** Problem description **
Return the material exactly. Every line must stay as it is.

** Information shown **
====

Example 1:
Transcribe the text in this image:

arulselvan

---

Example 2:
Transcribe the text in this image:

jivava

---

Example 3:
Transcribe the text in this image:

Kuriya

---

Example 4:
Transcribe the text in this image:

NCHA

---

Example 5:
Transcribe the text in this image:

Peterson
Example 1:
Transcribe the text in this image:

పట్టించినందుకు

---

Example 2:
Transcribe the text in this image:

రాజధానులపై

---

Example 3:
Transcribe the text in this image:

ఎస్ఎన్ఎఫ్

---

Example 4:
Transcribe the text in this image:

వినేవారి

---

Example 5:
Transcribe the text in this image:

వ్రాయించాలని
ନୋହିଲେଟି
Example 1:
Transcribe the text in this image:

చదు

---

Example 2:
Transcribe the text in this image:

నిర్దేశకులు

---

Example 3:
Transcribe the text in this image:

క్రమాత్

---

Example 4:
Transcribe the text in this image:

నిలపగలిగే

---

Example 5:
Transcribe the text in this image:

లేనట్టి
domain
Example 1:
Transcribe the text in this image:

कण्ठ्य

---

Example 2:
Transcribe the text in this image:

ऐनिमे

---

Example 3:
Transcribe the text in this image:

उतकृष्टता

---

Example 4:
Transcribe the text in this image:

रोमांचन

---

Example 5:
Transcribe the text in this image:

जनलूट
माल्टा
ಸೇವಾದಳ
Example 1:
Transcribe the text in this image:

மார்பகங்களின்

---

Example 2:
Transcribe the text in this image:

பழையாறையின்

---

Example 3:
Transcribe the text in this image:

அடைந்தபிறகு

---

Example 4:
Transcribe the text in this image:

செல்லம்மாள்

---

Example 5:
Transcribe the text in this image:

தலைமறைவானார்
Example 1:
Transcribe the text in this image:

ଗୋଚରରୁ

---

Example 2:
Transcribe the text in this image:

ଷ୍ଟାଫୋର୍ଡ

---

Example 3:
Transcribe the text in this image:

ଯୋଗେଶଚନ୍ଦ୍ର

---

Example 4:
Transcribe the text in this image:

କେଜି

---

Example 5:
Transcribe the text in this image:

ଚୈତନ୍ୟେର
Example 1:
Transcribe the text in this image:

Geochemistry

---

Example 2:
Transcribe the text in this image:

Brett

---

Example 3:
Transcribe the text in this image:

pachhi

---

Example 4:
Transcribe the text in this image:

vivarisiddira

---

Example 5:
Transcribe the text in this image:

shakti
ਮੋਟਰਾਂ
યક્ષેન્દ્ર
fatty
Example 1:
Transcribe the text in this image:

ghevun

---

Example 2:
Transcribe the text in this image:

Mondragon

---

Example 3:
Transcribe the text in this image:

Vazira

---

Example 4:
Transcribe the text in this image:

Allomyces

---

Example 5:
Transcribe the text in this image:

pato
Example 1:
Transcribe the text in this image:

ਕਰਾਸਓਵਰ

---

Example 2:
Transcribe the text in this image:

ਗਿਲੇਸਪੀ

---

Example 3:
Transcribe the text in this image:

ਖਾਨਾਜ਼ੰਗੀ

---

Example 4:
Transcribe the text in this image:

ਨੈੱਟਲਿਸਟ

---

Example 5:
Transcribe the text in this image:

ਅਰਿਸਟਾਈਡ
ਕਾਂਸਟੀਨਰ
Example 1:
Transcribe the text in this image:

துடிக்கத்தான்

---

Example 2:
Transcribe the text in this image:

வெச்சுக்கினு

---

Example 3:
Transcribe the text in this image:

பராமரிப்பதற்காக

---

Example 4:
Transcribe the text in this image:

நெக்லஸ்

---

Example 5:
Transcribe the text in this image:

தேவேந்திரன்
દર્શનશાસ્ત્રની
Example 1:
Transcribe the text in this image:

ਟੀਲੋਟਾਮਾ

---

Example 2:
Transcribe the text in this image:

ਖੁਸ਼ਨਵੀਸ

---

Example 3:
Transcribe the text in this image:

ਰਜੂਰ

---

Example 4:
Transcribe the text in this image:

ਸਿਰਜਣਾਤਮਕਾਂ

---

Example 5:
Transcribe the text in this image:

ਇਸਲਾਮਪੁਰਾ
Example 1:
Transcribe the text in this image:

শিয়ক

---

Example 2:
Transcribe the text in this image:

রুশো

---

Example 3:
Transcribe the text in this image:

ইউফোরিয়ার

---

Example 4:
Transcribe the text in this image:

====

** Solution to the problem **
Example 1:
Transcribe the text in this image:

arulselvan

---

Example 2:
Transcribe the text in this image:

jivava

---

Example 3:
Transcribe the text in this image:

Kuriya

---

Example 4:
Transcribe the text in this image:

NCHA

---

Example 5:
Transcribe the text in this image:

Peterson
Example 1:
Transcribe the text in this image:

పట్టించినందుకు

---

Example 2:
Transcribe the text in this image:

రాజధానులపై

---

Example 3:
Transcribe the text in this image:

ఎస్ఎన్ఎఫ్

---

Example 4:
Transcribe the text in this image:

వినేవారి

---

Example 5:
Transcribe the text in this image:

వ్రాయించాలని
ନୋହିଲେଟି
Example 1:
Transcribe the text in this image:

చదు

---

Example 2:
Transcribe the text in this image:

నిర్దేశకులు

---

Example 3:
Transcribe the text in this image:

క్రమాత్

---

Example 4:
Transcribe the text in this image:

నిలపగలిగే

---

Example 5:
Transcribe the text in this image:

లేనట్టి
domain
Example 1:
Transcribe the text in this image:

कण्ठ्य

---

Example 2:
Transcribe the text in this image:

ऐनिमे

---

Example 3:
Transcribe the text in this image:

उतकृष्टता

---

Example 4:
Transcribe the text in this image:

रोमांचन

---

Example 5:
Transcribe the text in this image:

जनलूट
माल्टा
ಸೇವಾದಳ
Example 1:
Transcribe the text in this image:

மார்பகங்களின்

---

Example 2:
Transcribe the text in this image:

பழையாறையின்

---

Example 3:
Transcribe the text in this image:

அடைந்தபிறகு

---

Example 4:
Transcribe the text in this image:

செல்லம்மாள்

---

Example 5:
Transcribe the text in this image:

தலைமறைவானார்
Example 1:
Transcribe the text in this image:

ଗୋଚରରୁ

---

Example 2:
Transcribe the text in this image:

ଷ୍ଟାଫୋର୍ଡ

---

Example 3:
Transcribe the text in this image:

ଯୋଗେଶଚନ୍ଦ୍ର

---

Example 4:
Transcribe the text in this image:

କେଜି

---

Example 5:
Transcribe the text in this image:

ଚୈତନ୍ୟେର
Example 1:
Transcribe the text in this image:

Geochemistry

---

Example 2:
Transcribe the text in this image:

Brett

---

Example 3:
Transcribe the text in this image:

pachhi

---

Example 4:
Transcribe the text in this image:

vivarisiddira

---

Example 5:
Transcribe the text in this image:

shakti
ਮੋਟਰਾਂ
યક્ષેન્દ્ર
fatty
Example 1:
Transcribe the text in this image:

ghevun

---

Example 2:
Transcribe the text in this image:

Mondragon

---

Example 3:
Transcribe the text in this image:

Vazira

---

Example 4:
Transcribe the text in this image:

Allomyces

---

Example 5:
Transcribe the text in this image:

pato
Example 1:
Transcribe the text in this image:

ਕਰਾਸਓਵਰ

---

Example 2:
Transcribe the text in this image:

ਗਿਲੇਸਪੀ

---

Example 3:
Transcribe the text in this image:

ਖਾਨਾਜ਼ੰਗੀ

---

Example 4:
Transcribe the text in this image:

ਨੈੱਟਲਿਸਟ

---

Example 5:
Transcribe the text in this image:

ਅਰਿਸਟਾਈਡ
ਕਾਂਸਟੀਨਰ
Example 1:
Transcribe the text in this image:

துடிக்கத்தான்

---

Example 2:
Transcribe the text in this image:

வெச்சுக்கினு

---

Example 3:
Transcribe the text in this image:

பராமரிப்பதற்காக

---

Example 4:
Transcribe the text in this image:

நெக்லஸ்

---

Example 5:
Transcribe the text in this image:

தேவேந்திரன்
દર્શનશાસ્ત્રની
Example 1:
Transcribe the text in this image:

ਟੀਲੋਟਾਮਾ

---

Example 2:
Transcribe the text in this image:

ਖੁਸ਼ਨਵੀਸ

---

Example 3:
Transcribe the text in this image:

ਰਜੂਰ

---

Example 4:
Transcribe the text in this image:

ਸਿਰਜਣਾਤਮਕਾਂ

---

Example 5:
Transcribe the text in this image:

ਇਸਲਾਮਪੁਰਾ
Example 1:
Transcribe the text in this image:

শিয়ক

---

Example 2:
Transcribe the text in this image:

রুশো

---

Example 3:
Transcribe the text in this image:

ইউফোরিয়ার

---

Example 4:
Transcribe the text in this image:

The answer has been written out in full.